▸ Problem statement
A full, word-for-word copy of the listing below is needed; leave the images out of it.

▸ Exercise material

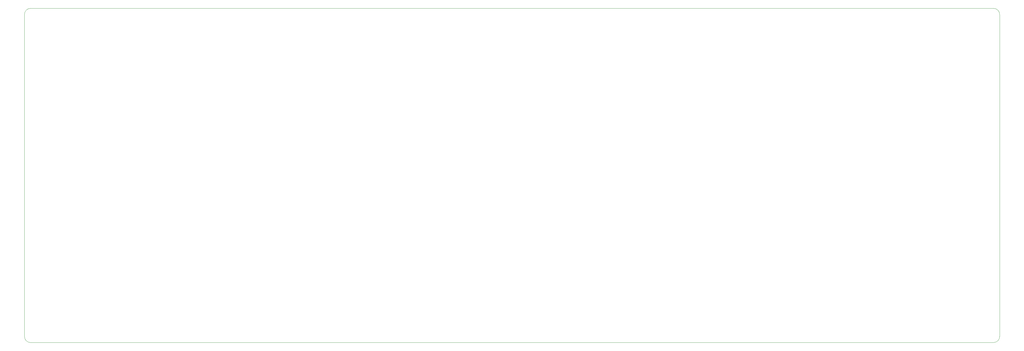
<source format=gbr>
G04 #@! TF.GenerationSoftware,KiCad,Pcbnew,(5.1.5)-3*
G04 #@! TF.CreationDate,2020-04-14T21:23:01-05:00*
G04 #@! TF.ProjectId,Without Led and Usb-c,57697468-6f75-4742-904c-656420616e64,rev?*
G04 #@! TF.SameCoordinates,Original*
G04 #@! TF.FileFunction,Profile,NP*
%FSLAX46Y46*%
G04 Gerber Fmt 4.6, Leading zero omitted, Abs format (unit mm)*
G04 Created by KiCad (PCBNEW (5.1.5)-3) date 2020-04-14 21:23:01*
%MOMM*%
%LPD*%
G04 APERTURE LIST*
%ADD10C,0.050000*%
G04 APERTURE END LIST*
D10*
X9820000Y-147280000D02*
X9819976Y-41880000D01*
X326720000Y-39879976D02*
G75*
G02X328720024Y-41880000I0J-2000024D01*
G01*
X328720000Y-147280000D02*
G75*
G02X326720000Y-149280000I-2000000J0D01*
G01*
X11820000Y-149280000D02*
G75*
G02X9820000Y-147280000I0J2000000D01*
G01*
X9819976Y-41880000D02*
G75*
G02X11820000Y-39879976I2000024J0D01*
G01*
X11820000Y-39879976D02*
X15820000Y-39880000D01*
X326720000Y-149280000D02*
X11820000Y-149280000D01*
X328720024Y-41880000D02*
X328720000Y-147280000D01*
X15820000Y-39880000D02*
X326720000Y-39879976D01*
M02*

</source>
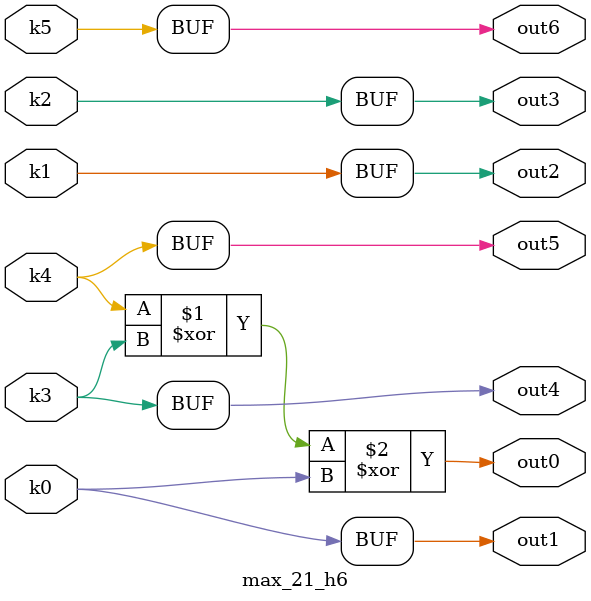
<source format=v>
module max_21(pi00, pi01, pi02, pi03, pi04, pi05, pi06, pi07, pi08, pi09, pi10, pi11, pi12, pi13, pi14, pi15, po0, po1, po2, po3, po4, po5, po6);
input pi00, pi01, pi02, pi03, pi04, pi05, pi06, pi07, pi08, pi09, pi10, pi11, pi12, pi13, pi14, pi15;
output po0, po1, po2, po3, po4, po5, po6;
wire k0, k1, k2, k3, k4, k5;
max_21_w6 DUT1 (pi00, pi01, pi02, pi03, pi04, pi05, pi06, pi07, pi08, pi09, pi10, pi11, pi12, pi13, pi14, pi15, k0, k1, k2, k3, k4, k5);
max_21_h6 DUT2 (k0, k1, k2, k3, k4, k5, po0, po1, po2, po3, po4, po5, po6);
endmodule

module max_21_w6(in15, in14, in13, in12, in11, in10, in9, in8, in7, in6, in5, in4, in3, in2, in1, in0, k5, k4, k3, k2, k1, k0);
input in15, in14, in13, in12, in11, in10, in9, in8, in7, in6, in5, in4, in3, in2, in1, in0;
output k5, k4, k3, k2, k1, k0;
assign k0 =   in0 ? in4 : (in6 ? ~in13 : ~in9);
assign k1 =   in0 ? in1 : (in6 ? ~in14 : ~in10);
assign k2 =   in0 ? in3 : (in6 ? ~in15 : ~in11);
assign k3 =   in5 & (in6 ? in12 : in8);
assign k4 =   (in5 | (in6 ? in12 : in8)) & ((in3 & ~in2) | ((in15 | ~in6 | (in13 & in4) | (in14 & in1)) & (in11 | in6 | (in9 & in4) | (in10 & in1)))) & ((in1 & (in3 | ~in2)) | ((in14 | ~in6 | (in13 & in4)) & (in10 | in6 | (in9 & in4)))) & ((in4 & (in1 | in3 | ~in2)) | (in6 ? in13 : in9)) & (in3 | ~in2 | in4 | in1);
assign k5 =   (((in15 & (~in11 | in7)) | (~in11 & in7)) & (in12 | ~in8) & (in13 | ~in9) & (in14 | ~in10)) | ((in12 | ~in8) & ((in14 & ~in10 & (in13 | ~in9)) | (in13 & ~in9))) | (in12 & ~in8);
endmodule

module max_21_h6(k5, k4, k3, k2, k1, k0, out6, out5, out4, out3, out2, out1, out0);
input k5, k4, k3, k2, k1, k0;
output out6, out5, out4, out3, out2, out1, out0;
assign out0 = k4 ^ k3 ^ k0;
assign out1 = k0;
assign out2 = k1;
assign out3 = k2;
assign out4 = k3;
assign out5 = k4;
assign out6 = k5;
endmodule

</source>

▸ Solution for this task
<source format=gbr>
G04 #@! TF.GenerationSoftware,KiCad,Pcbnew,(5.1.5)-3*
G04 #@! TF.CreationDate,2020-04-14T21:23:01-05:00*
G04 #@! TF.ProjectId,Without Led and Usb-c,57697468-6f75-4742-904c-656420616e64,rev?*
G04 #@! TF.SameCoordinates,Original*
G04 #@! TF.FileFunction,Profile,NP*
%FSLAX46Y46*%
G04 Gerber Fmt 4.6, Leading zero omitted, Abs format (unit mm)*
G04 Created by KiCad (PCBNEW (5.1.5)-3) date 2020-04-14 21:23:01*
%MOMM*%
%LPD*%
G04 APERTURE LIST*
%ADD10C,0.050000*%
G04 APERTURE END LIST*
D10*
X9820000Y-147280000D02*
X9819976Y-41880000D01*
X326720000Y-39879976D02*
G75*
G02X328720024Y-41880000I0J-2000024D01*
G01*
X328720000Y-147280000D02*
G75*
G02X326720000Y-149280000I-2000000J0D01*
G01*
X11820000Y-149280000D02*
G75*
G02X9820000Y-147280000I0J2000000D01*
G01*
X9819976Y-41880000D02*
G75*
G02X11820000Y-39879976I2000024J0D01*
G01*
X11820000Y-39879976D02*
X15820000Y-39880000D01*
X326720000Y-149280000D02*
X11820000Y-149280000D01*
X328720024Y-41880000D02*
X328720000Y-147280000D01*
X15820000Y-39880000D02*
X326720000Y-39879976D01*
M02*

</source>
<source format=v>
module max_21(pi00, pi01, pi02, pi03, pi04, pi05, pi06, pi07, pi08, pi09, pi10, pi11, pi12, pi13, pi14, pi15, po0, po1, po2, po3, po4, po5, po6);
input pi00, pi01, pi02, pi03, pi04, pi05, pi06, pi07, pi08, pi09, pi10, pi11, pi12, pi13, pi14, pi15;
output po0, po1, po2, po3, po4, po5, po6;
wire k0, k1, k2, k3, k4, k5;
max_21_w6 DUT1 (pi00, pi01, pi02, pi03, pi04, pi05, pi06, pi07, pi08, pi09, pi10, pi11, pi12, pi13, pi14, pi15, k0, k1, k2, k3, k4, k5);
max_21_h6 DUT2 (k0, k1, k2, k3, k4, k5, po0, po1, po2, po3, po4, po5, po6);
endmodule

module max_21_w6(in15, in14, in13, in12, in11, in10, in9, in8, in7, in6, in5, in4, in3, in2, in1, in0, k5, k4, k3, k2, k1, k0);
input in15, in14, in13, in12, in11, in10, in9, in8, in7, in6, in5, in4, in3, in2, in1, in0;
output k5, k4, k3, k2, k1, k0;
assign k0 =   in0 ? in4 : (in6 ? ~in13 : ~in9);
assign k1 =   in0 ? in1 : (in6 ? ~in14 : ~in10);
assign k2 =   in0 ? in3 : (in6 ? ~in15 : ~in11);
assign k3 =   in5 & (in6 ? in12 : in8);
assign k4 =   (in5 | (in6 ? in12 : in8)) & ((in3 & ~in2) | ((in15 | ~in6 | (in13 & in4) | (in14 & in1)) & (in11 | in6 | (in9 & in4) | (in10 & in1)))) & ((in1 & (in3 | ~in2)) | ((in14 | ~in6 | (in13 & in4)) & (in10 | in6 | (in9 & in4)))) & ((in4 & (in1 | in3 | ~in2)) | (in6 ? in13 : in9)) & (in3 | ~in2 | in4 | in1);
assign k5 =   (((in15 & (~in11 | in7)) | (~in11 & in7)) & (in12 | ~in8) & (in13 | ~in9) & (in14 | ~in10)) | ((in12 | ~in8) & ((in14 & ~in10 & (in13 | ~in9)) | (in13 & ~in9))) | (in12 & ~in8);
endmodule

module max_21_h6(k5, k4, k3, k2, k1, k0, out6, out5, out4, out3, out2, out1, out0);
input k5, k4, k3, k2, k1, k0;
output out6, out5, out4, out3, out2, out1, out0;
assign out0 = k4 ^ k3 ^ k0;
assign out1 = k0;
assign out2 = k1;
assign out3 = k2;
assign out4 = k3;
assign out5 = k4;
assign out6 = k5;
endmodule

</source>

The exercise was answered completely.